(Source material begins)

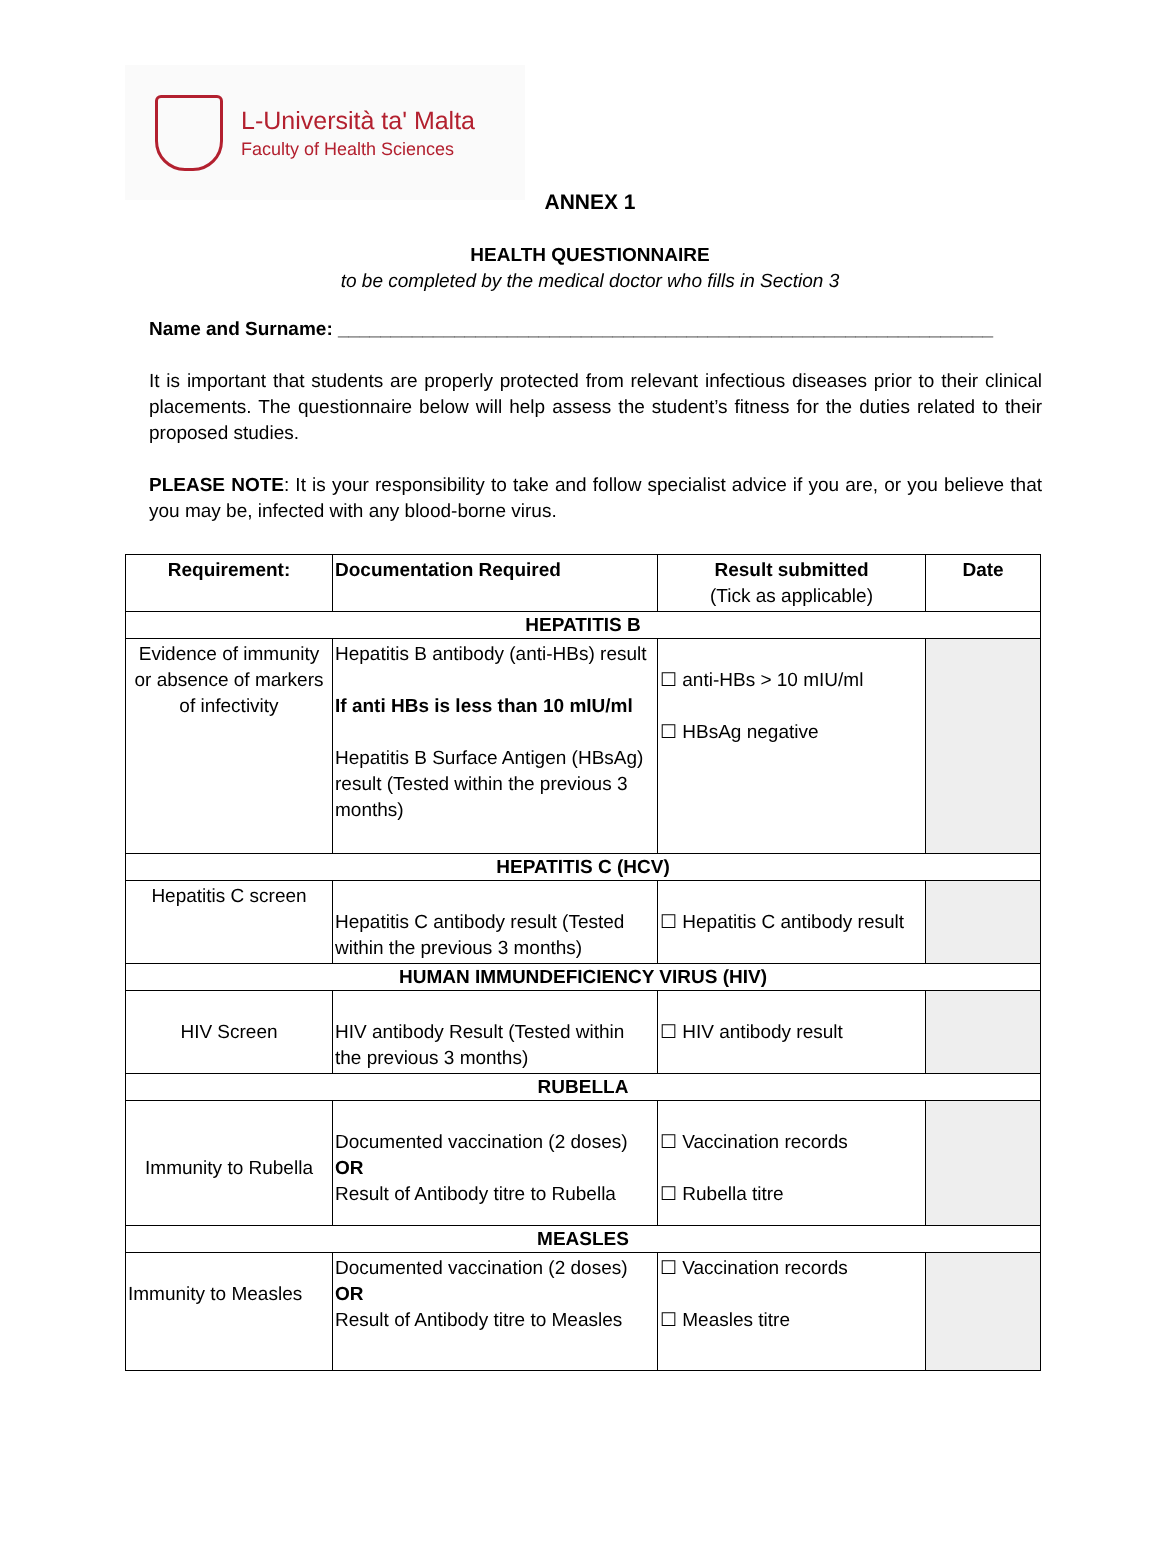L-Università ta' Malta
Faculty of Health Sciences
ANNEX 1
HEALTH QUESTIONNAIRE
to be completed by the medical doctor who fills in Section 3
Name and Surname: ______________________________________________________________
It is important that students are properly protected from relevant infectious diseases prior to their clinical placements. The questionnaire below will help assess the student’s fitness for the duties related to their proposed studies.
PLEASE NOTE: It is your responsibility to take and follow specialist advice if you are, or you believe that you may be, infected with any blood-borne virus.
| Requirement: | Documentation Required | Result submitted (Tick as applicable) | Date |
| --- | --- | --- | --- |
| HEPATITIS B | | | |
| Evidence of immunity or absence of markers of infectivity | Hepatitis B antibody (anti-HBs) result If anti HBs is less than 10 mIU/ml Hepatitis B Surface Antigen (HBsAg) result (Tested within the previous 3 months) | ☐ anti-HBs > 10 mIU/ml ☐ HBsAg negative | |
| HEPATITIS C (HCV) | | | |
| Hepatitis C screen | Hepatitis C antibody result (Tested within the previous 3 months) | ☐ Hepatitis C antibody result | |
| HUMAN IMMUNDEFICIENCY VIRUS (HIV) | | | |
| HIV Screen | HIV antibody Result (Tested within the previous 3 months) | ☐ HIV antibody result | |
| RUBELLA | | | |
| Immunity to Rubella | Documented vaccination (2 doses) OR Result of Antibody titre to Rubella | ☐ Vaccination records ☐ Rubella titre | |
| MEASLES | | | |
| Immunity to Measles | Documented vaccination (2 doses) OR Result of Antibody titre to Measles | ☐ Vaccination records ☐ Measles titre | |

(Source material ends)

# Goal of the exercise
Repeat every line of the data exactly, but do not include pictures.

# Output below
L-Università ta' Malta
Faculty of Health Sciences
ANNEX 1
HEALTH QUESTIONNAIRE
to be completed by the medical doctor who fills in Section 3
Name and Surname: ______________________________________________________________
It is important that students are properly protected from relevant infectious diseases prior to their clinical placements. The questionnaire below will help assess the student’s fitness for the duties related to their proposed studies.
PLEASE NOTE: It is your responsibility to take and follow specialist advice if you are, or you believe that you may be, infected with any blood-borne virus.
| Requirement: | Documentation Required | Result submitted (Tick as applicable) | Date |
| --- | --- | --- | --- |
| HEPATITIS B | | | |
| Evidence of immunity or absence of markers of infectivity | Hepatitis B antibody (anti-HBs) result If anti HBs is less than 10 mIU/ml Hepatitis B Surface Antigen (HBsAg) result (Tested within the previous 3 months) | ☐ anti-HBs > 10 mIU/ml ☐ HBsAg negative | |
| HEPATITIS C (HCV) | | | |
| Hepatitis C screen | Hepatitis C antibody result (Tested within the previous 3 months) | ☐ Hepatitis C antibody result | |
| HUMAN IMMUNDEFICIENCY VIRUS (HIV) | | | |
| HIV Screen | HIV antibody Result (Tested within the previous 3 months) | ☐ HIV antibody result | |
| RUBELLA | | | |
| Immunity to Rubella | Documented vaccination (2 doses) OR Result of Antibody titre to Rubella | ☐ Vaccination records ☐ Rubella titre | |
| MEASLES | | | |
| Immunity to Measles | Documented vaccination (2 doses) OR Result of Antibody titre to Measles | ☐ Vaccination records ☐ Measles titre | |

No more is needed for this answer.